INSTRUCTIONS TO FOLLOW:
Copy the items from their first line through the line containing "digo eh, yo", inclusive, swapping every "sobrino" for "primo" and changing nothing else.

──────────

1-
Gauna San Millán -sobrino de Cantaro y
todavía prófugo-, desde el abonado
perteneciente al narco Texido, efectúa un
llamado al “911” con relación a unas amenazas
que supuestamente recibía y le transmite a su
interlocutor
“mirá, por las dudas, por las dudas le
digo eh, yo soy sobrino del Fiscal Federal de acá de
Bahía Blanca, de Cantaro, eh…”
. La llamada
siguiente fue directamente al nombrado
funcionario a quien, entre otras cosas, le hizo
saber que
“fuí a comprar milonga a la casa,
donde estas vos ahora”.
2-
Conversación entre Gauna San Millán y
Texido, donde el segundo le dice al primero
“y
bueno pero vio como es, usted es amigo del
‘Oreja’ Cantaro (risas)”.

──────────

REPLY TO THE TASK:
1-
Gauna San Millán -primo de Cantaro y
todavía prófugo-, desde el abonado
perteneciente al narco Texido, efectúa un
llamado al “911” con relación a unas amenazas
que supuestamente recibía y le transmite a su
interlocutor
“mirá, por las dudas, por las dudas le
digo eh, yo soy primo del Fiscal Federal de acá de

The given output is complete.